Arguments, whether variadic or not, are still passed on the main (safe) 
stack like usual, and they can be used in-place.

>> I implemented other
>> compiler patches to emit the SS segment override prefix when
>> accessing variadic arguments, so storing the safe stack pointer into
>> the va_list object should be allowed.  The intraprocedural analysis
>> attempts to detect this type of write, but it currently has
>> limitations on the complexity of pointer computations that it can
>> handle.  Thus, I added compiler command line options to selectively
>> override this analysis for certain files and allow safe stack
>> pointers to be written to memory even when the compiler cannot
>> verify that they are being written to va_list objects.
> I don't think they should even be able to _arise_ except as
> variadic-argument pointers.

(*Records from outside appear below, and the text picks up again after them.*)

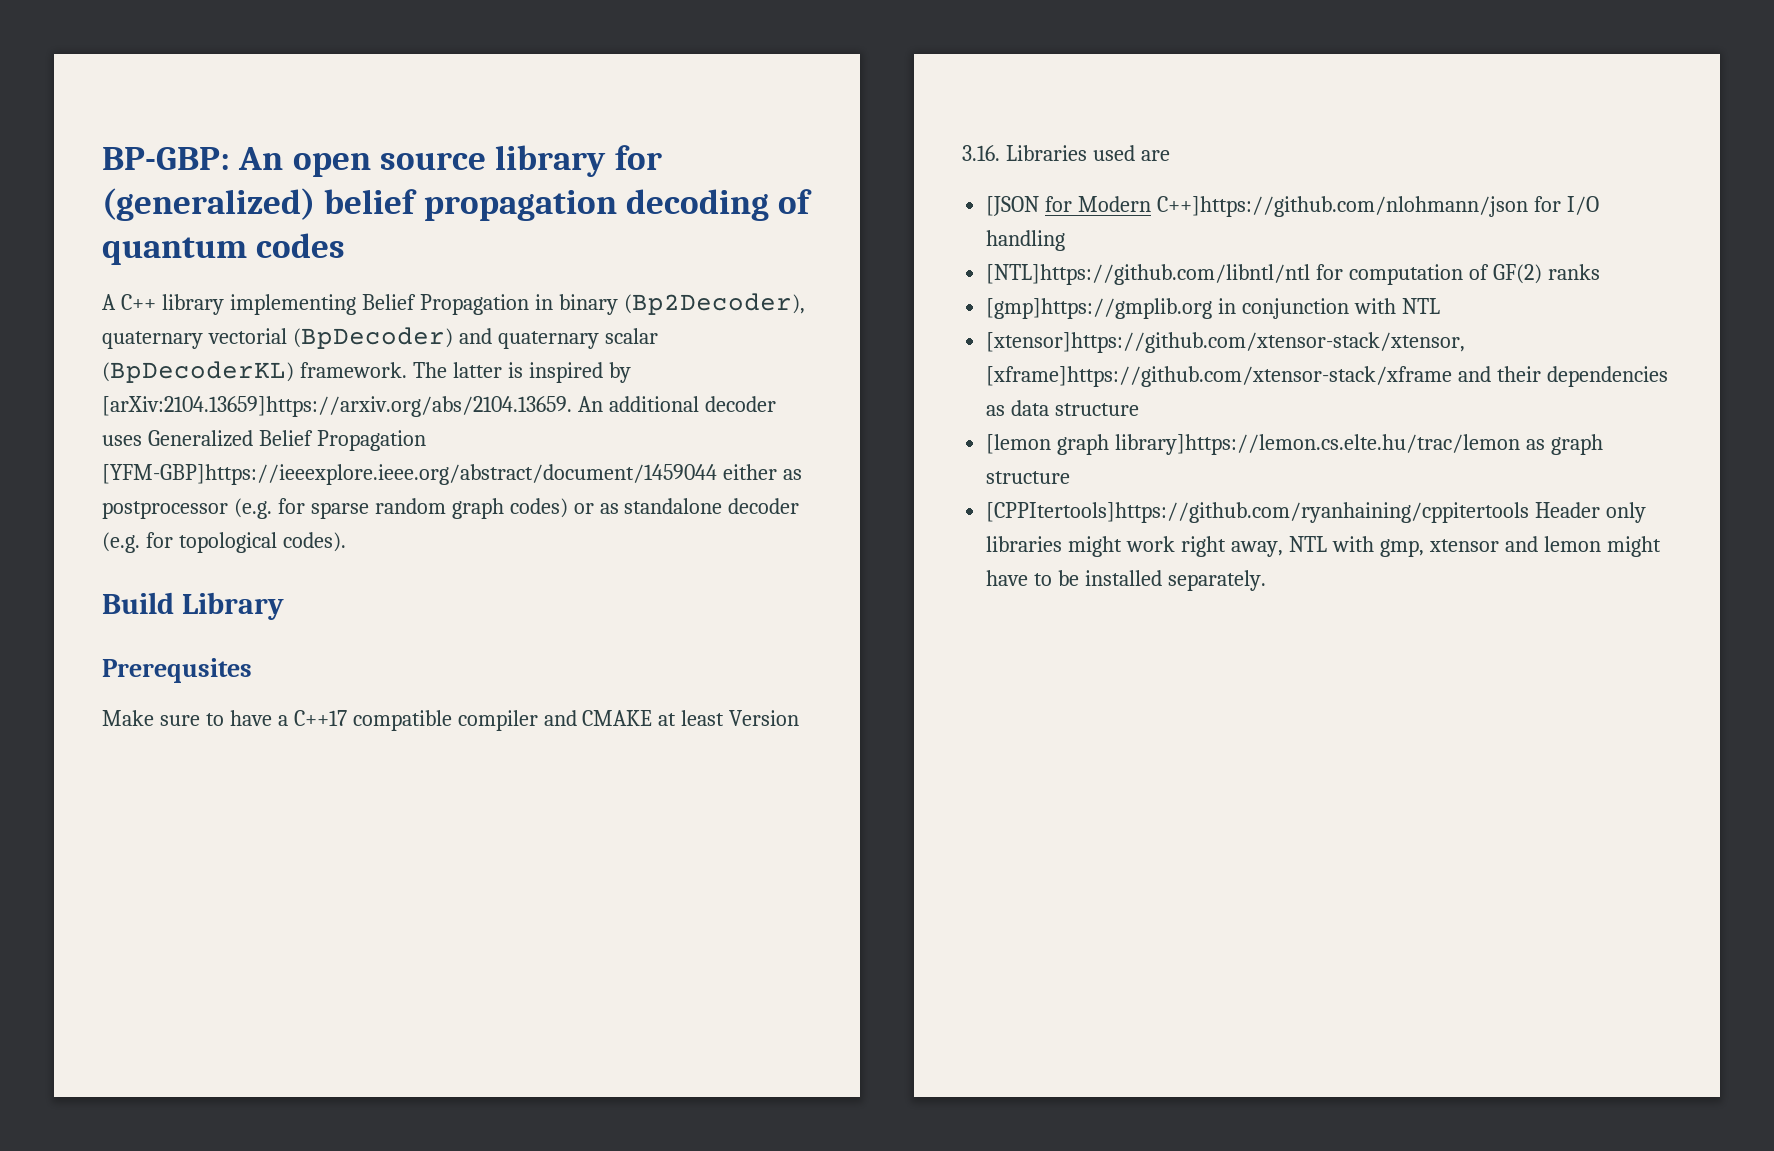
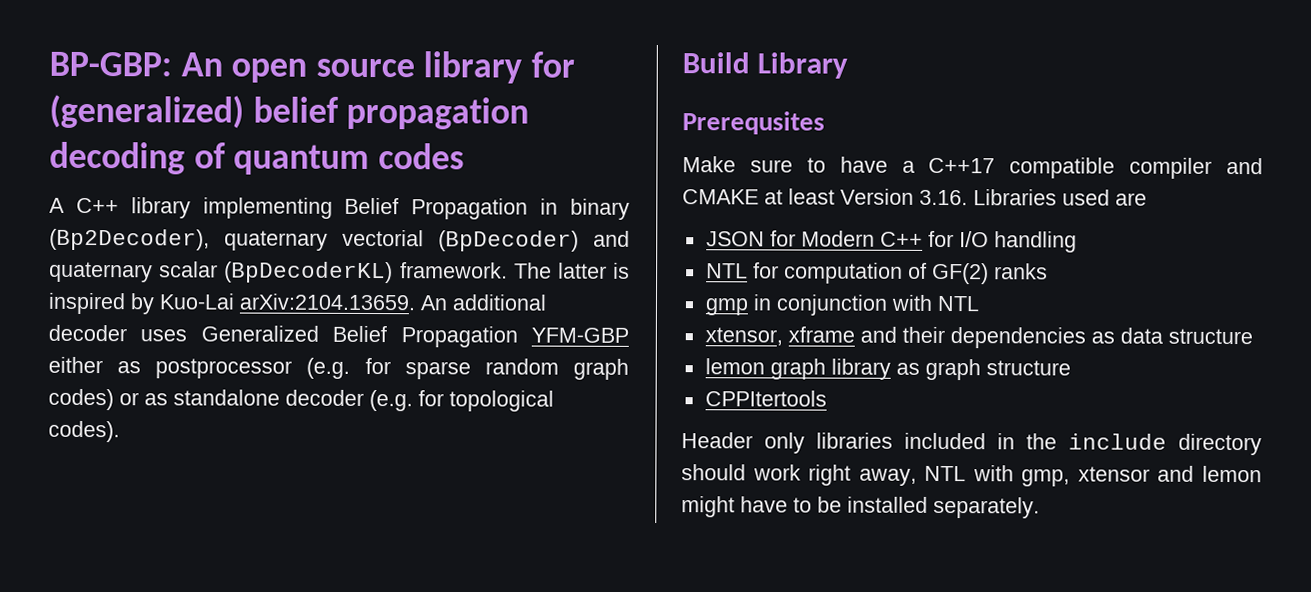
[102,396,572,417] [arXiv:2104.13659]https://arxiv.org/abs/2104.13659. -> [159,293,416,311] Kuo-Lai arXiv:2104.13659.
[102,464,717,485] [YFM-GBP]https://ieeexplore.ieee.org/abstract/document/1459044 -> [531,327,629,343] YFM-GBP
[986,196,1040,216] [JSON -> [705,231,765,247] JSON
[1157,196,1529,217] C++]https://github.com/nlohmann/json -> [879,231,923,247] C++
[986,264,1311,285] [NTL]https://github.com/libntl/ntl -> [705,263,748,279] NTL
[986,298,1213,319] [gmp]https://gmplib.org -> [704,298,748,316] gmp
[986,332,1466,353] [986,366,1453,387] [xtensor]https://github.com/xtensor-stack/xtensor, [xframe]https://github.com/xtensor-stack/xframe -> [704,326,855,346] xtensor, xframe
[986,434,1521,455] [lemon graph library]https://lemon.cs.elte.hu/trac/lemon -> [704,358,891,380] lemon graph library
[986,502,1530,523] [CPPItertools]https://github.com/ryanhaining/cppitertools -> [704,390,827,407] CPPItertools //
[1068,536,1123,557] might -> [904,432,1262,456] [681,464,746,481] included in the include directory should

If they can't arise you don't need to
> analyze where they're written.

I refreshed my memory on what allocations the SafeStack pass moves to 
the unsafe stack, and I think you're right.  If a pointer to the safe 
stack would be written to memory (e.g. into a structure passed to 
another function or into a global variable), then the SafeStack pass 
moves the allocation to the unsafe stack.  Sorry to have forgotten that 
when I wrote my previous message.  I found just a couple of exceptions 
to that rule.  Variadic argument handling is one and register spills are 
another.  Additional exceptions exist for certain function calls when 
segmentation-based hardening is disabled, but that's out of scope for 
this discussion.  So, I agree that the verification that I described 
above is unnecessary. However, I still need to track pointers to the 
safe stack in registers when they get spilled and filled so that I can 
emit the proper segment override prefixes.

>> Note that manipulating safe stack addresses in registers within a
>> single function is no problem.  For example, traverses_stack_p in
>> expand_heap.c compares a safe stack address to other addresses.
>> Actually, traverses_stack_p is interesting in other ways, since it
>> assumes  that libc.auxv is on the main-thread stack.  My revised
>> patches move auxv to the main-thread unsafe stack.  What checks
>> should be performed in traverses_stack_p when multiple types of
>> stacks are defined?
> It can be omitted completely for safestack. It's just a fail-safe
> workaround for buggy kernels that let you grow the brk across the
> stack which presumably you don't have on x86 systems.

I'll revise my patches to reflect this.